Wednesday, December 29, 2021

Courier Services vs. USPS in ILL work

 I have to admit, I have mixed feelings about the use of contracted Courier Services in Interlibrary Loan work.  It's usually an annual membership and can be a potential money saver on postage expenses your institution would otherwise incur with USPS.  Combined with the Navigator (NRE) interface for ILL, it encourages in-state lending within Texas, Texans helping other Texans.  For the most part I have no major complaints with Trans-Amigos Express (TAE) that we utilize here.  Our service level gives us 5 days of delivery and pick-up and constitutes the bulk of our ILL business on a daily basis.  Where there have been issues have been with our partnership agreements with other library courier consortia like Kansas Library Express and the Missouri based MALA and MOBIUS consortia.  On the one hand, it's great to have access to their networks of library and we are happy to lend our materials to them in the heartland.  The problem crops up in the hand-off between them and TAE, which seems to cause sometimes intolerable delays to the point that mailing such items USPS would've been faster and less inconvenient....though with Postmaster DeJoy's apparent ongoing sabotage, who can say for sure.  The sooner that man is fired the better.  The governing board of USPS seems to finally slowly be acting in that direction and I'm eager to see DeJoy get the boot for a whole host of reasons, not just Library ILL work.

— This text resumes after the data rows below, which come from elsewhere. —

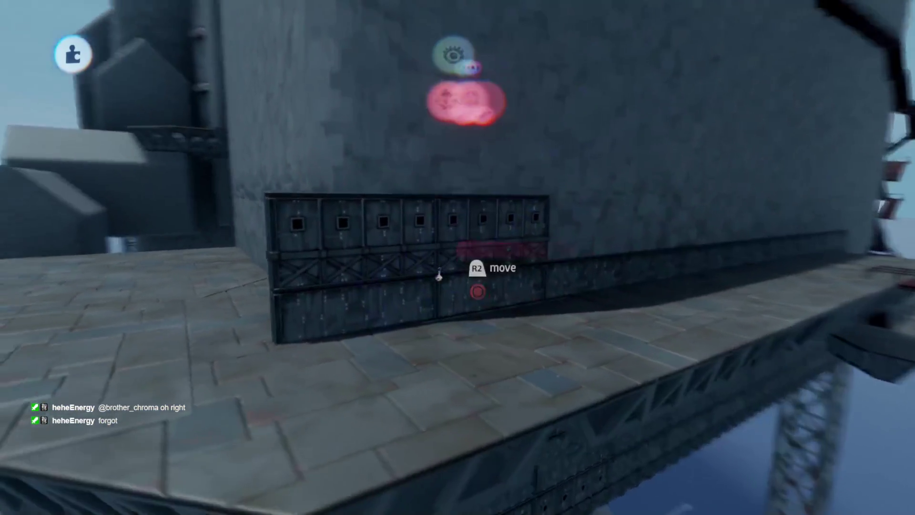
mouse_move(423, 302)
left_mouse_down()
mouse_move(505, 245)
mouse_move(256, 303)
mouse_move(364, 231)
mouse_move(510, 225)
mouse_move(237, 298)
mouse_move(219, 272)
mouse_move(425, 262)
mouse_move(323, 339)
mouse_move(456, 202)
mouse_move(505, 267)
mouse_move(530, 191)
mouse_move(528, 217)
left_mouse_up()
left_click_drag(504, 280, 553, 187)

The pandemic for the most part has caused libraries to be more generous with each other in their loan terms, etc., and I'm heartened to see it.  I'm less than thrilled with lenders that don't take into account the courier-to-courier delays and refuse reasonable renewal requests to account for these delays that are out of either library's control.  We shouldn't punish each other or our patrons for something that was not our faults.   We can't directly fix the couriers, that's up to Amigos Library Services...but we can be more reasonable with each other, more generous, more accommodating.  Because that's what's best for the users.  Let's not break Ranganathan's 4th Law of Library Science if we can help it:

"Save the time of the reader".

Amen.

Renewing TLA and ALA memberships is bolstering public democratic institutions.

 In light of recent political events I felt strongly motivated to pony up and renew two long dormant professional memberships that I let expire because I didn't feel like they gave me much personal benefit.

In the current climate, it's about more than myself.  I renewed my membership both in the national American Library Association as well as my state-level Texas Library Association membership.  For reasons mainly personal, aesthetic and symbolic I also renewed my membership in the Progressive Librarians Guild that I was more active in when I was in library school in the early 2000s.  Yearly membership in PLG is cheap so tossing them a few bucks is no skin off my back.

No, where I really dug deeper is renewing those aforementioned ALA and TLA memberships and associated round-tables tailored to my current role in Inter-library Loan work.  I feel like it is important to bolster these civic institutions in a time of rising authoritarianism and outright white nationalist fascism on the American political right.  It's about more than myself and how these professional associations may or may not personally benefit my career aspirations.  I want them to remain strong advocates for intellectual freedom, the right to read, etc.  It's also because I lack imagination as to what else to do other than keep voting the way I do in every election (e.g. for Democratic Party candidates and against every Republican candidate).  But it was something I could do so I did it.  If you're still working in the library profession and have let your ALA and state-level library association membership lapse, maybe let the spirit of the season move you to generously revive your memberships and participation in these professional associations.  We need all hands on deck in the defense of small-d democracy and intellectual freedom and civil rights.